Durandal wrote:Maybe I was laboring under a misconception here. My impression was that they were doing it for their own benefit, and subsequently someone else brought the media into it.
Irrelevant. Christians have this undying need to shove their religion into everyone else's face; they call it evangelism. That's what leads them to whine and complain whenever they're not allowed to procure whatever facilities they wish to evangelize.
Their reasoning for doing it on the front lawn, I was thinking, was that they were refraining from engaging in such an ignorant display within the school walls.
It's on school property. If kids can be busted for smoking outside school walls, restrictions on religious demonstrations should damn well apply outside schools walls, as well.
Actually, the argument could be made that there are myriad "other religious practices" allowed on school grounds. The high school I attended, for example, permitted (i.e. they neglected to put a stop to) covens, Islamic prayer groups, Buddhists and others.
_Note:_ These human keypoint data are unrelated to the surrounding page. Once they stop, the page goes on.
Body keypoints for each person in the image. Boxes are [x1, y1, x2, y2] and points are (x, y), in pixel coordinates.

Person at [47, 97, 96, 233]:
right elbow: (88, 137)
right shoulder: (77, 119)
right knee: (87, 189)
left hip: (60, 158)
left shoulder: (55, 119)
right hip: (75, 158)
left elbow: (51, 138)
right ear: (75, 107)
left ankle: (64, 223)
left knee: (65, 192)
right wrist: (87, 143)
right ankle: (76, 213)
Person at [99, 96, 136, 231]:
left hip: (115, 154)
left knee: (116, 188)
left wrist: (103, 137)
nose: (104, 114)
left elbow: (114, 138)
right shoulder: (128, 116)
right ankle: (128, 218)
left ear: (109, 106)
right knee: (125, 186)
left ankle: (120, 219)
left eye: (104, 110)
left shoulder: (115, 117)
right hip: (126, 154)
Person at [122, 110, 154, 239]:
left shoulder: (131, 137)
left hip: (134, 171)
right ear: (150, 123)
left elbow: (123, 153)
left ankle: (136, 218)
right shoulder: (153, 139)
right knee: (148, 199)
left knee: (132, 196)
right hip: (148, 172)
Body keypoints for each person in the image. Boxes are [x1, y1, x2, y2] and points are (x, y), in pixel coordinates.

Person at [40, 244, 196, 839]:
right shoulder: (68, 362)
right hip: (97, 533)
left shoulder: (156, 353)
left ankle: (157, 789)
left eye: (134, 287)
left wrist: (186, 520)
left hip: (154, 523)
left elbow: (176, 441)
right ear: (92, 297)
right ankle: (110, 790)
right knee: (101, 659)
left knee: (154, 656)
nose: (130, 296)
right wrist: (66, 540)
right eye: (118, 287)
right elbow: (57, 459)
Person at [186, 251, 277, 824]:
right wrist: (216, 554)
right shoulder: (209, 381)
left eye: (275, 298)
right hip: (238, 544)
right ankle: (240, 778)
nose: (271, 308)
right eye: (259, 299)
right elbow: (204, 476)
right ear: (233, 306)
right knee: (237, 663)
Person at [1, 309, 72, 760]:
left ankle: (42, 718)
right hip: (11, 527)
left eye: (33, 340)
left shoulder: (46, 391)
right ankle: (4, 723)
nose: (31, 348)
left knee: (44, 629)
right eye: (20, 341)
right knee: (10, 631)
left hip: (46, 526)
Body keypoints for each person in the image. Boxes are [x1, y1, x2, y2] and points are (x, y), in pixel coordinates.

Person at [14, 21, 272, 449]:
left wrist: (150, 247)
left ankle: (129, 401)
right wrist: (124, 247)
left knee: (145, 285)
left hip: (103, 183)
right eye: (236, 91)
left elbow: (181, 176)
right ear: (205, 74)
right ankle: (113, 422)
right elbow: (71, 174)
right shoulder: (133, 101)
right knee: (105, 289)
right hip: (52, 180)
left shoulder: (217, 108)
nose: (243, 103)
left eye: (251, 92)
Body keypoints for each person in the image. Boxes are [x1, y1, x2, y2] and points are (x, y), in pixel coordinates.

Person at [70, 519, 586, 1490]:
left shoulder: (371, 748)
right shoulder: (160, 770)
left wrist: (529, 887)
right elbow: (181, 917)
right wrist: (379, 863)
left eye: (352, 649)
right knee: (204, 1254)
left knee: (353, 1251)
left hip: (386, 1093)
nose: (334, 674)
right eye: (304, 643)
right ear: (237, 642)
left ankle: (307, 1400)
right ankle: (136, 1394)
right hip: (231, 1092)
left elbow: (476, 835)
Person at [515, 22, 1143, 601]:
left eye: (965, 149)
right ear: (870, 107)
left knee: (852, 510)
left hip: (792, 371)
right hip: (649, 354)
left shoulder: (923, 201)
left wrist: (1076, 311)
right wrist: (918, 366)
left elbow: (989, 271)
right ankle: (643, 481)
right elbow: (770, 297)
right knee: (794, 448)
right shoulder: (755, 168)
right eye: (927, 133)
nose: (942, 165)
But not Christians. They didn't know what to make of the Thor's Hammer pendant I wore.
As I said, we're discussing ignorant little high school kids here, and such are not typically privy to this level of logic.
Then you should see no problem with restricting Christian practices, just like every other religious practice, on school grounds.To answer the question of whether or not I've been "indoctrinated" into believing that Christianity is good; quite the contrary. My parents taught me from a young age that 1) Christianity, as a religion, is right up there with the other Middle Eastern religions on the bloodshed charts, and 2) because it usurped, distorted, lied and massacred its way to prominence in Europe (by way of the Roman Empire) it should be driven back whence it came. That last tenet has always struck me as being ignorant in its own right, but it also seems poetically just.